One potential concern with Croissant is its scalability. As the number of ML datasets grows, it will be important to ensure that Croissant can handle large-scale metadata management effectively. Additionally, it would be beneficial to have tools that can automatically generate Croissant metadata from existing datasets, reducing the manual effort involved.
Croissant has the potential to revolutionize the way we work with ML datasets. By standardizing metadata, Croissant enables us to unlock the full potential of our data and accelerate the development of more accurate and reliable ML models. I believe that Croissant will become an indispensable tool for the ML community.
I have used Croissant in several of my projects, and I have found it to be a valuable tool for managing and sharing ML datasets. The ability to standardize metadata has significantly improved the efficiency of our data discovery and collaboration processes. I highly recommend Croissant to other ML practitioners.
Croissant seems like a valuable tool for data engineers and scientists. The ability to capture essential information about datasets, including their properties, usage guidelines, and provenance, is crucial for effective data management. I’m excited to see how Croissant will contribute to the standardization and management of ML datasets.
Croissant aligns with the FAIR principles of data management: findability, accessibility, interoperability, and reusability. By providing a common metadata format, Croissant promotes data sharing and collaboration, fostering a more open and transparent data ecosystem.

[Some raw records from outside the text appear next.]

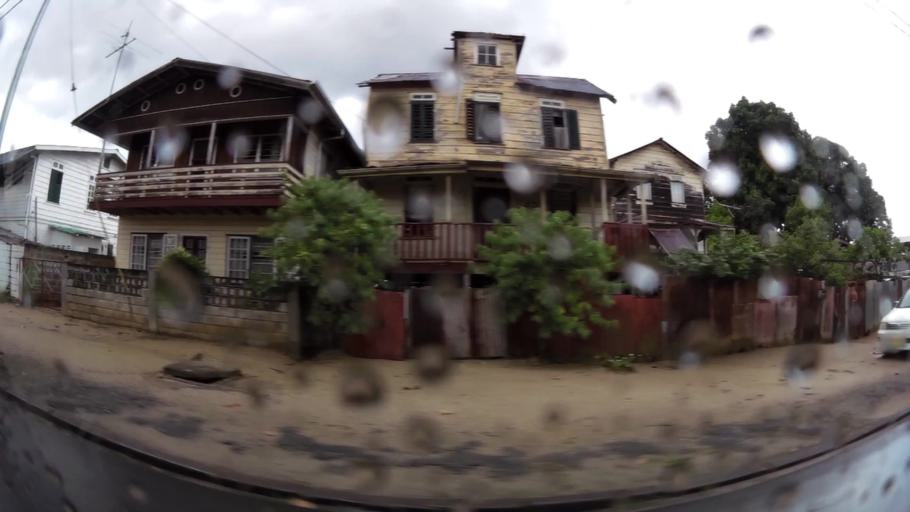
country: SR
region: Paramaribo
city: Paramaribo
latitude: 5.8335
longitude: -55.1660
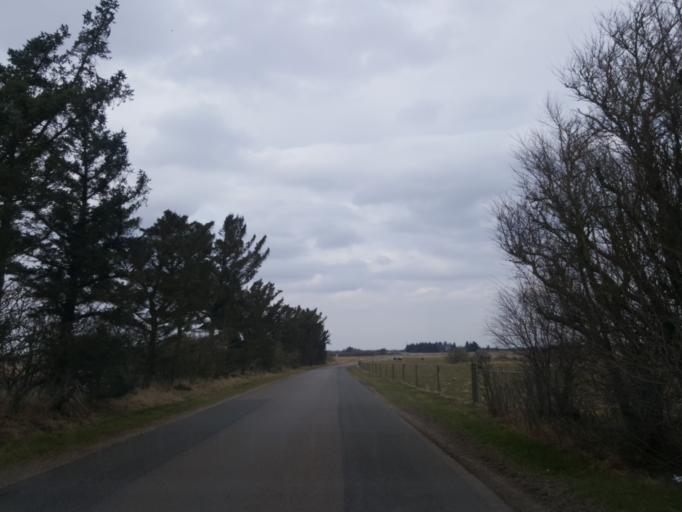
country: DK
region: Central Jutland
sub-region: Lemvig Kommune
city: Lemvig
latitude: 56.4056
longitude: 8.2332
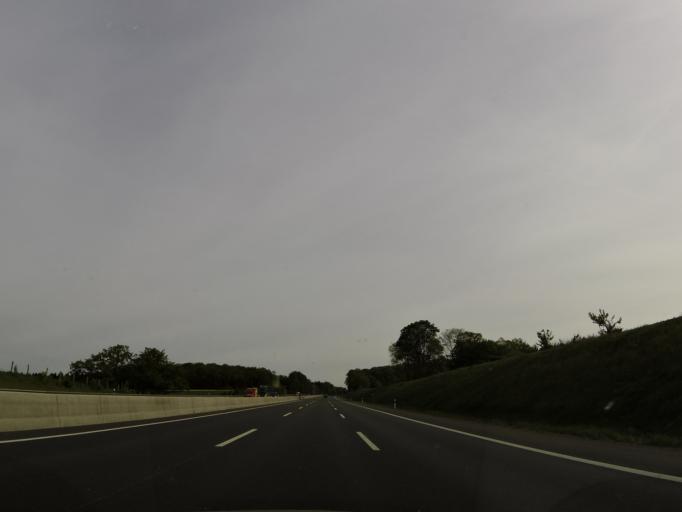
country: DE
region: Lower Saxony
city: Haverlah
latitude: 52.0282
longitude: 10.1718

Oh, Croissant, the metadata format we didn’t know we needed! It’s like putting a designer label on a pile of raw data. I’m sure it will make our datasets look fabulous, but will it actually improve the quality of our ML models?
I can’t help but imagine a Croissant as a metadata format. It’s like trying to fit a square peg into a round hole. Datasets are messy, and I’m not sure a fancy metadata format is going to make them any less so. Maybe we should just embrace the chaos!
Croissant? More like Croissant-t! This metadata format is just another layer of complexity that we don’t need. Why can’t we just use plain English to describe our datasets? It’s not rocket science!
Croissant sounds like a promising tool for data engineers and scientists. However, it’s important to consider its limitations and potential biases. Ensuring that metadata is accurate and representative is crucial. Otherwise, we risk perpetuating biases in our datasets and ML models.